━━ SOURCE TEXT ━━

Faith gives comfort when dealing with life’s challenging events

“It could be a lot worse,” she said quietly into the phone.

“I know,” I answered, “but I’m just so stressed out.”

“It. Could. Be. A. Lot. Worse,” she said again because she noticed the complete lack of resignation in my first response. She knew she would have to make her invaluable point a second time.

That time I got it. I remembered I was talking to a woman wearing a wig because her head was covered by the peach fuzz of her natural hair that had just begun growing back in.

“Yes,” I answered this time. “You are right. It could be a lot worse.”

Draw a big black check next to my reality.

Remembering that I was talking to a woman who had recently looked cancer in its chemo-filled-radiation-plugged face reminded me not to stress out over blooming responsibilities, small annoyances or daily demands when ones’ health is thriving. Even major events in life such as moving, getting fired, getting married, getting divorced or other crucial life transitions pale in comparison to a critical health crisis.

━━━
━━ GIVEN INFORMATION ━━

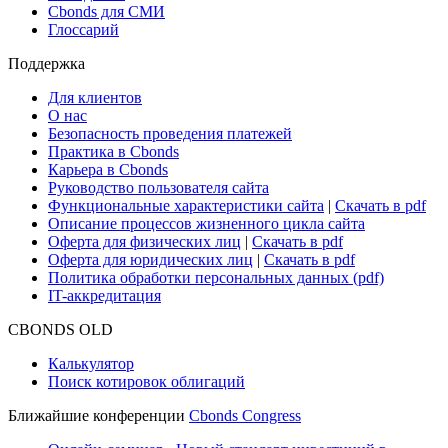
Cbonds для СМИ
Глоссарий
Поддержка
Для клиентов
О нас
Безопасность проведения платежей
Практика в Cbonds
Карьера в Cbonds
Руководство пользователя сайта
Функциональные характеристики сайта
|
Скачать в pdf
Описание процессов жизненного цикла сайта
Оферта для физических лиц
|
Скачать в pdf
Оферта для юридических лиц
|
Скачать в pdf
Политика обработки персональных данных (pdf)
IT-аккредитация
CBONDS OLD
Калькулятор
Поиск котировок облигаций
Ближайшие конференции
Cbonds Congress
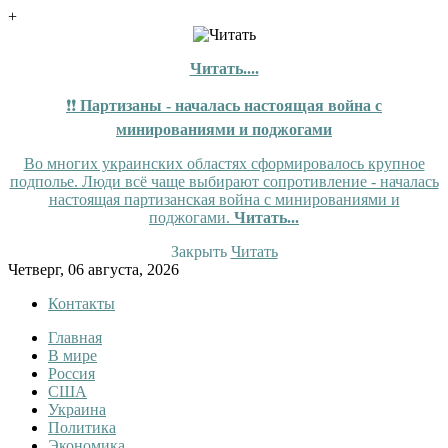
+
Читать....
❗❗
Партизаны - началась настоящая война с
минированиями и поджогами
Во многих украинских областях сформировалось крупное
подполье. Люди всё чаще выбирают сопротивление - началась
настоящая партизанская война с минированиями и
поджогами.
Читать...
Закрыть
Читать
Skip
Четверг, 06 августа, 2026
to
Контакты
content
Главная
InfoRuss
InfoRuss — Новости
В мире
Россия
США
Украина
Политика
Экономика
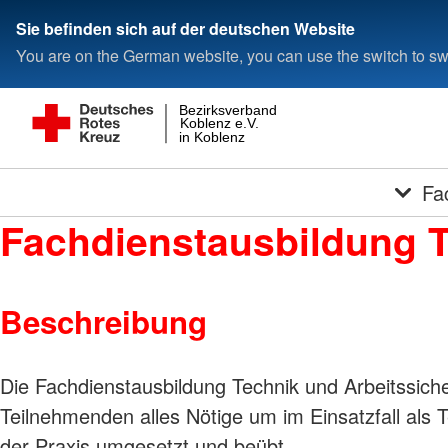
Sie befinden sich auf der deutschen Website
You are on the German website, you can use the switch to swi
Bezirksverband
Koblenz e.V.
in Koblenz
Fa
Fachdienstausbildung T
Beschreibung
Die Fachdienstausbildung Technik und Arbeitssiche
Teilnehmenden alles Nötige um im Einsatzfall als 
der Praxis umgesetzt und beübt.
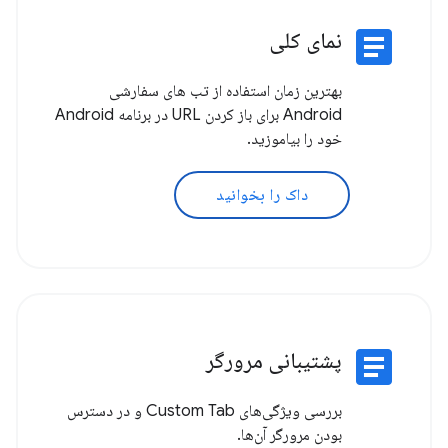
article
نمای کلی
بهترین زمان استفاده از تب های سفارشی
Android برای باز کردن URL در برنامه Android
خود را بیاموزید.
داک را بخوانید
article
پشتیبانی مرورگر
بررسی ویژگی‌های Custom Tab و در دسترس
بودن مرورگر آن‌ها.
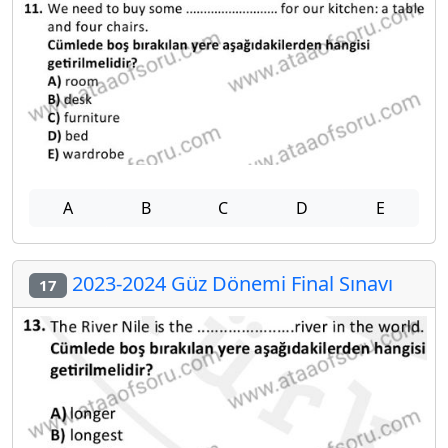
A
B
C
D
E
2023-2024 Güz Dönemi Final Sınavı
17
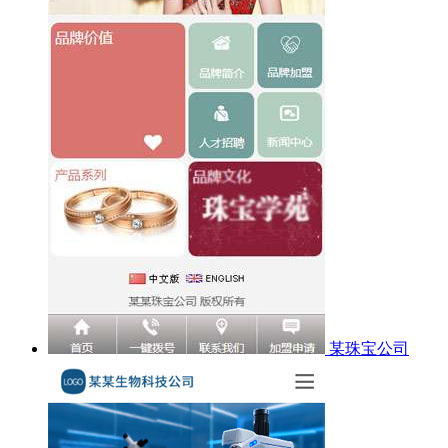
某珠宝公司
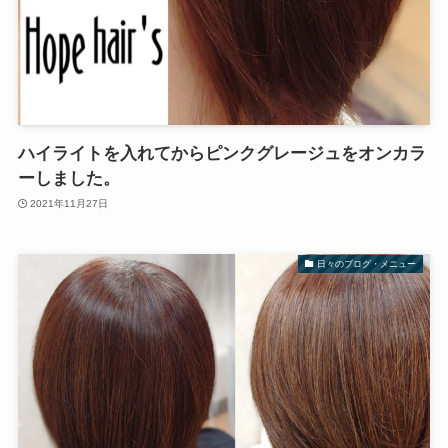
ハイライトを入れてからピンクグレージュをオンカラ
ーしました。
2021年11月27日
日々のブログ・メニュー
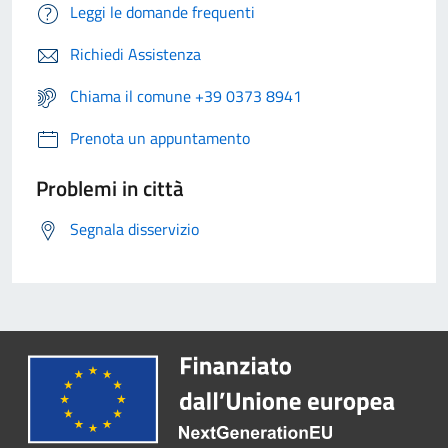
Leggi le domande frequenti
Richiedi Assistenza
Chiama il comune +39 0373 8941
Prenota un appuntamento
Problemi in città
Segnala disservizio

━━━

- [YOUR ASSIGNMENT] Extend the essay on faith as a comfort in life's challenges, beginning right after its last sentence, which ends "pale in comparison to a critical health crisis."

- [RESPONSE AREA]
This woman had learned to take lightly the little stressors, maybe even enjoying the mundane in the midst of a major hardship. Worrying about paying a late bill or getting to work on time became a luxury of “life lite” compared to the heavier weight of dealing with a deadly disease.

“It could be a lot worse” has become a mantra my husband and I use to encourage each other during the frustrating or stressful moments that accompany typical family life, if you’re coping with parent-child issues, financial concerns about the future or unpleasant surprises. In one weekend, we dealt with a flooded laundry room and a leaking hot water heater in an upstairs bathroom, two completely unrelated events.